Task prompt » Return only those lines of the records below in which "Gossypium" appears.

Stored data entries
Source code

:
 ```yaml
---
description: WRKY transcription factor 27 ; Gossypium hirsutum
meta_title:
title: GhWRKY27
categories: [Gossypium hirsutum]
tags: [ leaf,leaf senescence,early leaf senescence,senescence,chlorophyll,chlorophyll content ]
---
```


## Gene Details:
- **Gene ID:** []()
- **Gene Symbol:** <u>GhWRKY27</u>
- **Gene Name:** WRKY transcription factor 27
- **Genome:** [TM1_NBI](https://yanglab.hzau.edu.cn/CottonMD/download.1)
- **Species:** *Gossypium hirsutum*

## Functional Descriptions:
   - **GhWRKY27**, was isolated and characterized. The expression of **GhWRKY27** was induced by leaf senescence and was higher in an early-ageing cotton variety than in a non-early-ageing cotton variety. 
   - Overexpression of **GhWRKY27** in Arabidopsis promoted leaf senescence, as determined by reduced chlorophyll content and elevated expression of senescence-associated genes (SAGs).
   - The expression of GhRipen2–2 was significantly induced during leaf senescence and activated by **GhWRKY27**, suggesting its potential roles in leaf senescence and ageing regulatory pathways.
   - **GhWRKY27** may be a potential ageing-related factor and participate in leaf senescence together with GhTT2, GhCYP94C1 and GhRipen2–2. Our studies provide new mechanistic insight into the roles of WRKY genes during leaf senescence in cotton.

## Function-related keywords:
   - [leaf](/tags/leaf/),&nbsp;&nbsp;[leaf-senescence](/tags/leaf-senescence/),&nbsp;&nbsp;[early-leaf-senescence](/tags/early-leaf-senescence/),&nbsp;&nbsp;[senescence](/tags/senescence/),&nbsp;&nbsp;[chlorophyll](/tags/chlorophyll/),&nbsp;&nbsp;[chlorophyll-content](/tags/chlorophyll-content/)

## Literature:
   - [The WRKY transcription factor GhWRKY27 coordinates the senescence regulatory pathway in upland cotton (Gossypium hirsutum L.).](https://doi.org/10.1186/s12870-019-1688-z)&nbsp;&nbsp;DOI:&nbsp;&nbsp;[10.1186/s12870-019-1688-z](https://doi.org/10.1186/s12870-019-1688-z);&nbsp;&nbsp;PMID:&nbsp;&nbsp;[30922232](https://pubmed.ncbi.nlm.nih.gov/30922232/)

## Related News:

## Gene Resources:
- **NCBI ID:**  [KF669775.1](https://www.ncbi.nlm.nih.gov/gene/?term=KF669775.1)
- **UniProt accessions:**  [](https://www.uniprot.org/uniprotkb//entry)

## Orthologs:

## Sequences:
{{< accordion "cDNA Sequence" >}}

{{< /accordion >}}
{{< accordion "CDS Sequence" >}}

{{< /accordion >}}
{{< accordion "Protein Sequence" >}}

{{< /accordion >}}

Answer to the problem »
description: WRKY transcription factor 27 ; Gossypium hirsutum
categories: [Gossypium hirsutum]
- **Species:** *Gossypium hirsutum*
   - [The WRKY transcription factor GhWRKY27 coordinates the senescence regulatory pathway in upland cotton (Gossypium hirsutum L.).](https://doi.org/10.1186/s12870-019-1688-z)&nbsp;&nbsp;DOI:&nbsp;&nbsp;[10.1186/s12870-019-1688-z](https://doi.org/10.1186/s12870-019-1688-z);&nbsp;&nbsp;PMID:&nbsp;&nbsp;[30922232](https://pubmed.ncbi.nlm.nih.gov/30922232/)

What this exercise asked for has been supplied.